Puckett was stirred by the mass affection. "Everything I do now, the fans give me a standing ovation," he said. "How could I be anything but overwhelmed?" He lived up to his end of the romantic bargain, too, by signing another Minnesota contract, the terms of which, though a bountiful $30 million for five years, were considerably less than he could have earned in sexier, more affluent markets. Soon, a grateful Kirby and Tonya increased their largesse to their hometown by endowing a scholarship program at the University of Minnesota.

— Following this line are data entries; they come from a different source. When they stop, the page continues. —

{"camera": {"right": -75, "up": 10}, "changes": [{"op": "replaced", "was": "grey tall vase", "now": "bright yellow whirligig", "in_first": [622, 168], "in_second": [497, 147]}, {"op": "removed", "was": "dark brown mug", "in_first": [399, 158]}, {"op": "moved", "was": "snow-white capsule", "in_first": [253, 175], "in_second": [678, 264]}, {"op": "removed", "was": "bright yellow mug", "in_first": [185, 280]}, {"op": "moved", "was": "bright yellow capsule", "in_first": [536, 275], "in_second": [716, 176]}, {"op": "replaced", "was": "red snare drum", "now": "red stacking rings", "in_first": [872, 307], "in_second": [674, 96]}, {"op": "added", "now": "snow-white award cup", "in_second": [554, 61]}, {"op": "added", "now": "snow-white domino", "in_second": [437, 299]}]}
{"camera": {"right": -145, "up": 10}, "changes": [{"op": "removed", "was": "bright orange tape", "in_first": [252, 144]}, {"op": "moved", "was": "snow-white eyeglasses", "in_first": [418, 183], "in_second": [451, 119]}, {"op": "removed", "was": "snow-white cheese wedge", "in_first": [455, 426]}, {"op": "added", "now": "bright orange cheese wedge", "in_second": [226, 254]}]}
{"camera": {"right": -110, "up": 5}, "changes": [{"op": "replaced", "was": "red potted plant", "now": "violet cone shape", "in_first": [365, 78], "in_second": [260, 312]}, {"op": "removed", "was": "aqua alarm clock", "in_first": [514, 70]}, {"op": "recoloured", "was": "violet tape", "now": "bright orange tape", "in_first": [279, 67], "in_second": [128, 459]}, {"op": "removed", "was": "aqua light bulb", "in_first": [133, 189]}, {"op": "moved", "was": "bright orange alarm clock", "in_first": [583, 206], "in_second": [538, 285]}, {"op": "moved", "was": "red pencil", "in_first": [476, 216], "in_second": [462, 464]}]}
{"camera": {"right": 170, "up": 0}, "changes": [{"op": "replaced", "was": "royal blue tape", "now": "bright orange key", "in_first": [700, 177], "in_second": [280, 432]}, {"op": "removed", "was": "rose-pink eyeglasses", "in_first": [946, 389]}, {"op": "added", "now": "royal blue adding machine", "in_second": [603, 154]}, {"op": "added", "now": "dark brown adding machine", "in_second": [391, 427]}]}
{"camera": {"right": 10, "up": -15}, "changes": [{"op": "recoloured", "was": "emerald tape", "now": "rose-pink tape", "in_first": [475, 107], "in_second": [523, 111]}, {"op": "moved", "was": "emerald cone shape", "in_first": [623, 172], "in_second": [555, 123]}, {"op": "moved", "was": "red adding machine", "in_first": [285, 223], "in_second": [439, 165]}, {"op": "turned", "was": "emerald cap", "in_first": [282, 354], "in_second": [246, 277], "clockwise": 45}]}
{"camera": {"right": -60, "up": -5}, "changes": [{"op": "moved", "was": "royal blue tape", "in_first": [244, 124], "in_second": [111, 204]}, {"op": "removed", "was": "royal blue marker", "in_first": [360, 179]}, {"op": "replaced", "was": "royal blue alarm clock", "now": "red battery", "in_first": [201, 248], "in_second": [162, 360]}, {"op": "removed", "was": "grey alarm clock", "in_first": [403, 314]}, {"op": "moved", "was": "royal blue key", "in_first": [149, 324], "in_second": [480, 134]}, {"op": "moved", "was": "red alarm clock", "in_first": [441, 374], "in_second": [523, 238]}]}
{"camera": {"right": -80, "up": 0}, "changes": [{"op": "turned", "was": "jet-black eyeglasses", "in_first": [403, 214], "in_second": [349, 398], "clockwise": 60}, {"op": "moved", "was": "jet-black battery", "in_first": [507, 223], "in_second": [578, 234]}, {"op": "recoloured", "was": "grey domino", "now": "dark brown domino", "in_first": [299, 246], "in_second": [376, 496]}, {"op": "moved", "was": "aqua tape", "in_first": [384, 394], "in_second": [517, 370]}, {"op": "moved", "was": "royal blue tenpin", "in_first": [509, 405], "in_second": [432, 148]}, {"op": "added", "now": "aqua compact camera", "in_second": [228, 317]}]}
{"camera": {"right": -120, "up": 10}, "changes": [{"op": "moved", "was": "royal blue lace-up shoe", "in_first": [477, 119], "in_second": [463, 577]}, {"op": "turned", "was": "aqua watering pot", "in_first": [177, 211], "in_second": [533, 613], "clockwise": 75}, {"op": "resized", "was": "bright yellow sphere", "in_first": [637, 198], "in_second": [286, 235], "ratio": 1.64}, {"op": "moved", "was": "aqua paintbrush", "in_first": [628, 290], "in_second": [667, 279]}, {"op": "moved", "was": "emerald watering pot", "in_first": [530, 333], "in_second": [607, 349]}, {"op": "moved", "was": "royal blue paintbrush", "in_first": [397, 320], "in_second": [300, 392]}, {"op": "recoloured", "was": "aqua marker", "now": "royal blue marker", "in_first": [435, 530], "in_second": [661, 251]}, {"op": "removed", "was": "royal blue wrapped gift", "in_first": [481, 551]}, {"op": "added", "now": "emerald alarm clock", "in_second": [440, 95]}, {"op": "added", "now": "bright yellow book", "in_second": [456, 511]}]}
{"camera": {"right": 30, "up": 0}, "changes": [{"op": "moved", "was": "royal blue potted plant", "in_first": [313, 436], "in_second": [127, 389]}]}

"He was so personable and [so much a] part of the community fabric," says Sharon Sayles Belton, who was mayor of Minneapolis from 1994 through 2001. "He was Kirby, the baseball icon, and Kirby, the person. Even when he had to leave baseball, people went the extra mile to let him know that they still cared." To the Twin Cities on the Mississippi, Kirby Puckett was not only .318 lifetime, he was also a paragon. The state that had bequeathed us the original American sports hero, Paul Bunyan, finally had found the big fellow's 20th-century heir.

Now, of course, on the far side of the millennium, Sayles Belton says, "People are hurting. It's sad for the fans. It's very sad. Everyone is hurting."

More pointedly, Jeff Dubay at KFAN says, "It makes us look a little stupid."

Women have always thrown themselves at athletes. That was so even before they made gobs of money. The women who marry athletes accommodate the reality of their husbands' lives in various ways, denial being one of them. Before he became a radio interlocutor, Dubay worked as a Twins bat boy. "With the exception of guys who were devout Christians," he remembers, "virtually everybody had someone on the side. I would walk past the wives and think, They are either the dumbest or the most naive people in the world. I mean, everybody knew it was going on."

Tonya Puckett says she didn't know. She was only 20 when Kirby first took her out. He was in his second season with the team but was already fast becoming a star and everybody's pet. That very first night he told Tonya he was going to marry her. She wasn't that guileless; she could recognize a line when she heard one. But only two weeks later, Kirby sat down with her father and, in that old-fashioned way, told Mr. Hudson that he wanted to marry his daughter and care for her. Not long after, Tonya and Kirby were engaged, and then they were wed, on Nov. 1, 1986.